# Warm Water Wade



## flyfishingmike (Nov 26, 2010)

My beautiful bamboo rod needed a fishing trip, so I headed out to the river for some warm water wading. There are many good shallow areas with hard gravel bottoms on the San Marcos river. Usually you can fish the deep holes and cuts where fish love to hang out. 

Lately the fish have been on the small size, but some of the most brilliant colors you have ever seen. 

Poppers have been hot, and the bead head nymphs are irresistible. The Slump Buster has also been a dependable fly. 

Let's go fishing


----------



## SaltMan (Jun 15, 2012)

Your the man Mike!


----------



## Chunky (Oct 15, 2006)

nice pics, well done.


----------



## vasculardude (Aug 3, 2011)

i never thought about it much but is the picture of the horsetail bamboo the same that is used for poles? if so, how is it "cured" or "hardened"? neat pics:question:


----------



## flyfishingmike (Nov 26, 2010)

vasculardude said:


> i never thought about it much but is the picture of the horsetail bamboo the same that is used for poles? if so, how is it "cured" or "hardened"? neat pics:question:


The plant pictured is "Equisetum", or horsetail. Used by settlers to scrub their dishes.

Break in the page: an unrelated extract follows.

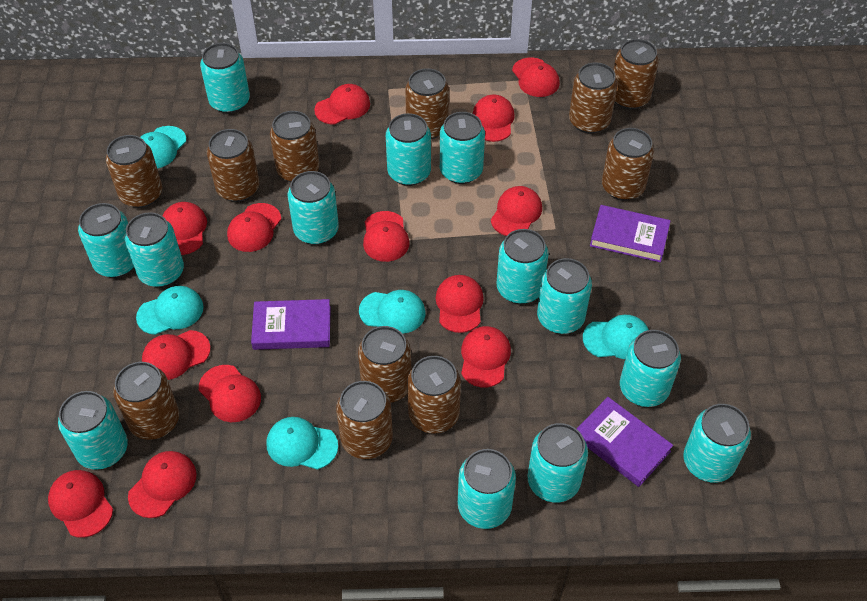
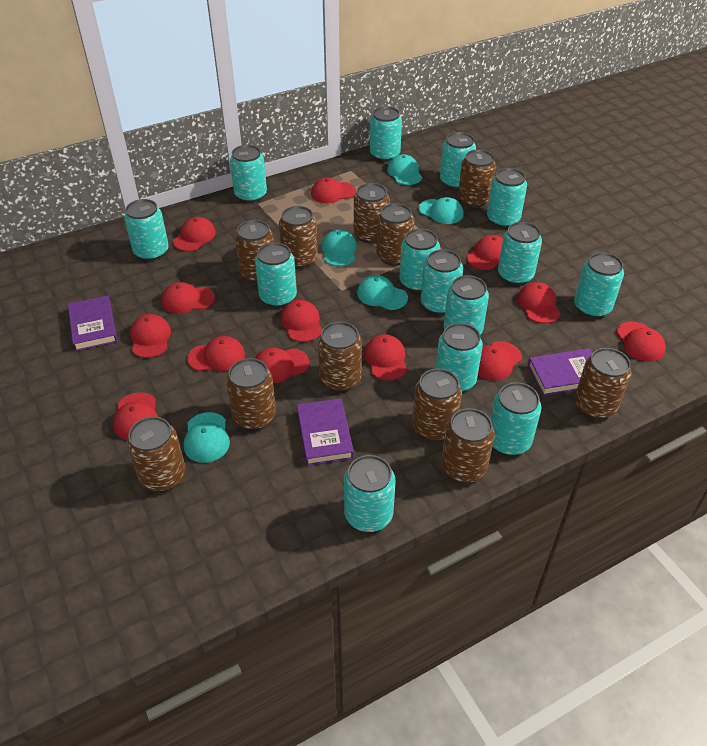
turquoise can: [58,391,128,470] [78,203,134,278] [125,212,184,287] [200,43,250,113] [288,171,339,245] [386,113,431,186] [440,112,485,184] [458,449,516,529] [497,229,549,304] [527,423,588,503] [537,258,592,334] [620,330,681,407] [683,404,751,483] = 13 -> [124,199,169,261] [230,145,267,203] [255,243,297,307] [344,455,395,532] [370,106,402,162] [400,228,440,292] [421,249,463,315] [435,323,483,392] [440,132,476,189] [444,275,489,335] [487,168,527,228] [490,382,542,455] [498,222,542,285] [574,252,624,318] = 14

It is the only surviving specie of the genus. Their used to be dense forests, now only found in fossil remains, many in coal deposits.

There are native bamboo, or "river cane" plants along the river. I will try to get a photo.

Much of the bamboo, used for fly rods, comes from China.


----------



## Cable (Jan 29, 2011)

Beautiful photos


----------